The clinical manifestations of PB are diverse; the main features include cough, chest pain, wheezing, shortness of breath, severe respiratory distress, severe systemic hypoxia, and death due to cardiopulmonary failure and multiple organ dysfunction [15]. Besides cough, persistent high fever, damage to liver functions, and multi-serous cavity effusion were observed in our patient with type II respiratory failure, which remained unalleviated despite ventilator support and necessitated ECMO support.

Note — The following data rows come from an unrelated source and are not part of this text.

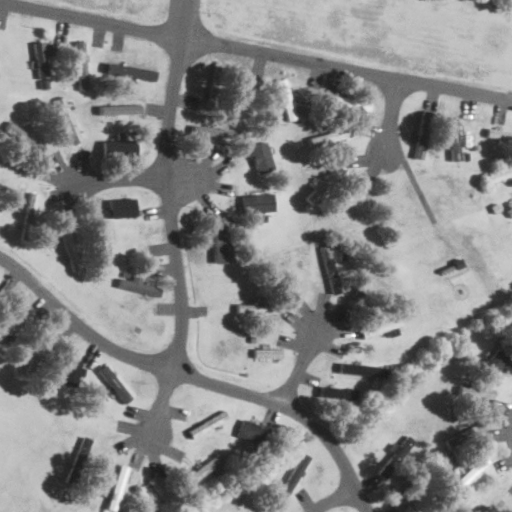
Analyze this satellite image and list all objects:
building: (39, 58)
building: (41, 64)
building: (81, 64)
building: (79, 65)
building: (212, 90)
road: (3, 98)
building: (286, 98)
building: (284, 99)
building: (348, 101)
building: (348, 102)
building: (119, 108)
building: (119, 109)
building: (66, 115)
road: (384, 118)
building: (66, 120)
building: (215, 130)
building: (214, 132)
building: (422, 133)
building: (498, 133)
building: (498, 133)
building: (421, 134)
building: (22, 135)
building: (330, 135)
building: (331, 135)
building: (25, 138)
building: (453, 138)
building: (452, 139)
building: (119, 146)
building: (118, 148)
building: (261, 156)
building: (260, 157)
building: (498, 173)
building: (498, 173)
road: (118, 179)
building: (322, 183)
building: (324, 183)
road: (420, 195)
building: (257, 202)
building: (121, 207)
building: (122, 207)
building: (509, 208)
building: (29, 210)
building: (509, 210)
building: (28, 216)
road: (174, 225)
building: (221, 238)
building: (222, 242)
building: (69, 247)
building: (329, 268)
building: (138, 286)
building: (137, 287)
building: (255, 308)
building: (11, 318)
building: (10, 319)
building: (384, 325)
building: (377, 327)
building: (38, 352)
building: (38, 352)
building: (266, 353)
building: (497, 357)
building: (496, 359)
road: (301, 363)
building: (363, 369)
building: (72, 370)
building: (113, 383)
building: (114, 383)
building: (338, 391)
building: (474, 391)
building: (475, 391)
building: (206, 423)
building: (207, 423)
building: (252, 430)
building: (251, 431)
building: (462, 435)
building: (464, 436)
building: (395, 455)
building: (78, 459)
building: (204, 467)
building: (203, 468)
building: (466, 471)
building: (466, 471)
building: (294, 472)
building: (292, 475)
building: (116, 487)
building: (116, 487)
building: (158, 487)
building: (159, 488)
road: (332, 499)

The gold standard for the diagnosis of PB is the detection of bronchial dendritic casts with flexible bronchoscopy [16]. To date, there is no effective anti-adenovirus treatment. IVIG and corticosteroids were suggested for severe adenovirus pneumonia. Removal of the airway-occluding plastic casts using flexible bronchoscopy and bronchoalveolar lavage was most vital for treating PB [17]. Recently, other treatments of PB have mainly focused on percutaneous thoracic intervention after the Fontan procedure, including the administration of low-dose azithromycin, inhaled bronchodilators, and use of recombinant human DNase [18,19,20]. In addition, nebulization with N-acetylcysteine and biphasic cuirass ventilation have also been reported [21]. Similarly, in our case, hypoxemia was resolved after removal of the plastic casts. ECMO aided patient recovery during the critical period of respiratory failure, and therefore, may be a good method of life support before removal of plastic casts in patients with PB and in similar situations [22].

In conclusion, PB due to human adenovirus 7 infection should be considered as a differential diagnosis in children with unalleviated respiratory failure. Flexible bronchoscopy should be performed early to confirm the diagnosis of PB and to clear airway obstructions. Although the disease progresses rapidly, the prognosis of PB caused by human adenovirus 7 infection was satisfactory with timely and effective treatment.